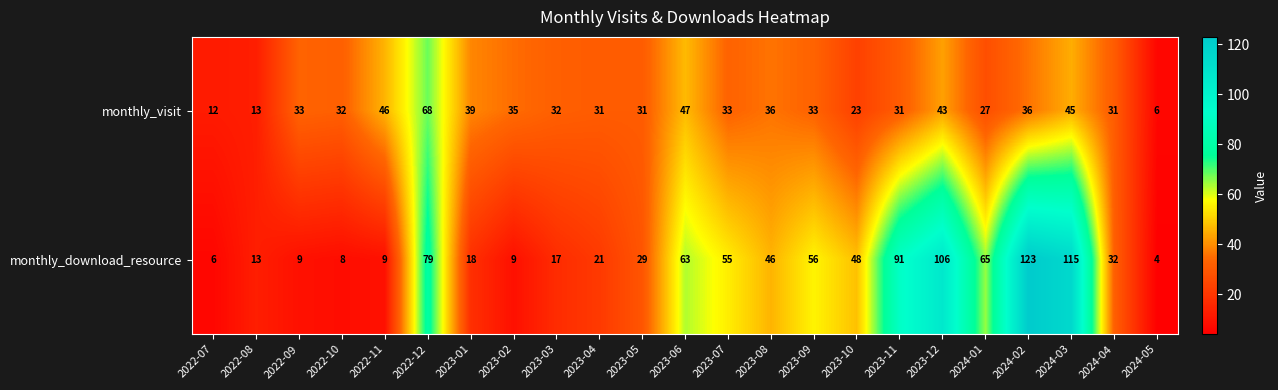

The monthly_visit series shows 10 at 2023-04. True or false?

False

--

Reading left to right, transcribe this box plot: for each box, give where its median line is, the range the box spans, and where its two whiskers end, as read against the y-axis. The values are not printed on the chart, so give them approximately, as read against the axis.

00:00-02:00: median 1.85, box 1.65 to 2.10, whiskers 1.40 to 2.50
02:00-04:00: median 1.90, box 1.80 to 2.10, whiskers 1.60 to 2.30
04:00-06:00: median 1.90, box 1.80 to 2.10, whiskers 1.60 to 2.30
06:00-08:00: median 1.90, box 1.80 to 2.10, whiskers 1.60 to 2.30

==

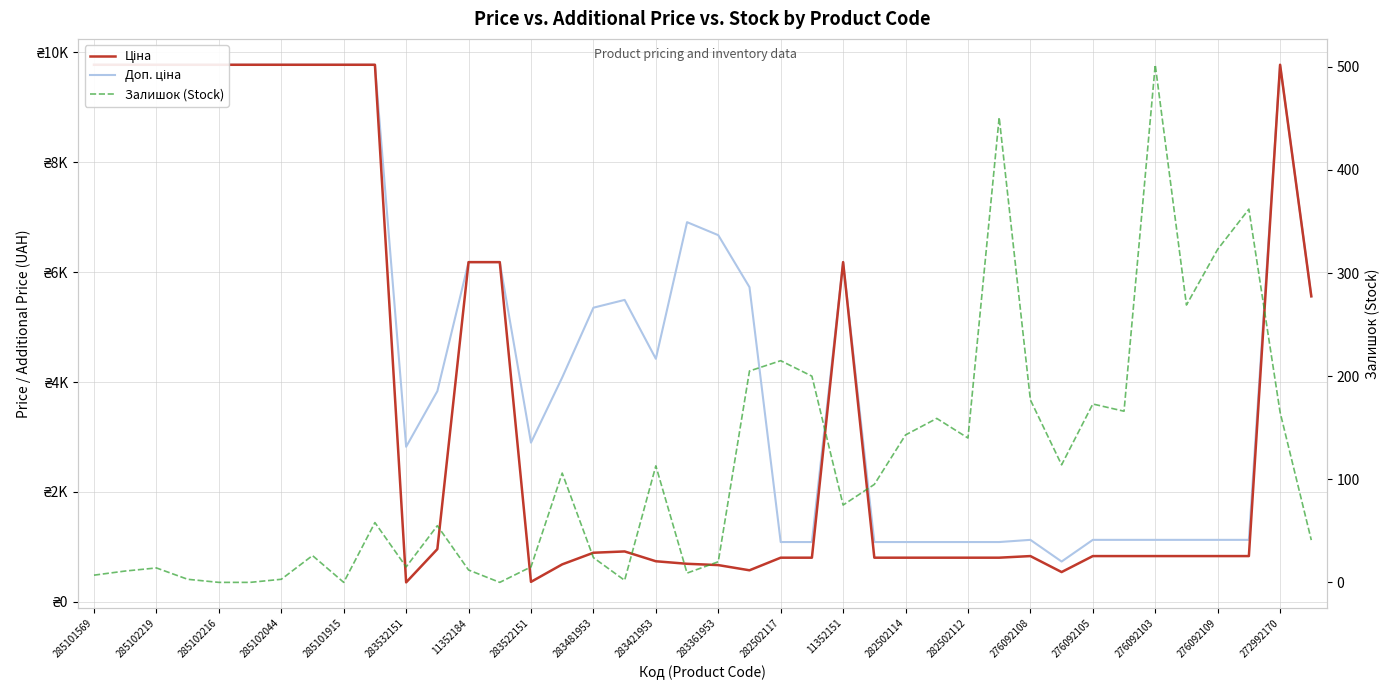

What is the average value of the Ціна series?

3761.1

[Task prompt]: Give the listing lines from the one containing "00:00-02:00: median 1.85, box" up to and including the one containing "06:00-08:00: median 1.90, box" as a numbered list, leaving out blank lines.

[Output of the exercise]:
1. 00:00-02:00: median 1.85, box 1.65 to 2.10, whiskers 1.40 to 2.50
2. 02:00-04:00: median 1.90, box 1.80 to 2.10, whiskers 1.60 to 2.30
3. 04:00-06:00: median 1.90, box 1.80 to 2.10, whiskers 1.60 to 2.30
4. 06:00-08:00: median 1.90, box 1.80 to 2.10, whiskers 1.60 to 2.30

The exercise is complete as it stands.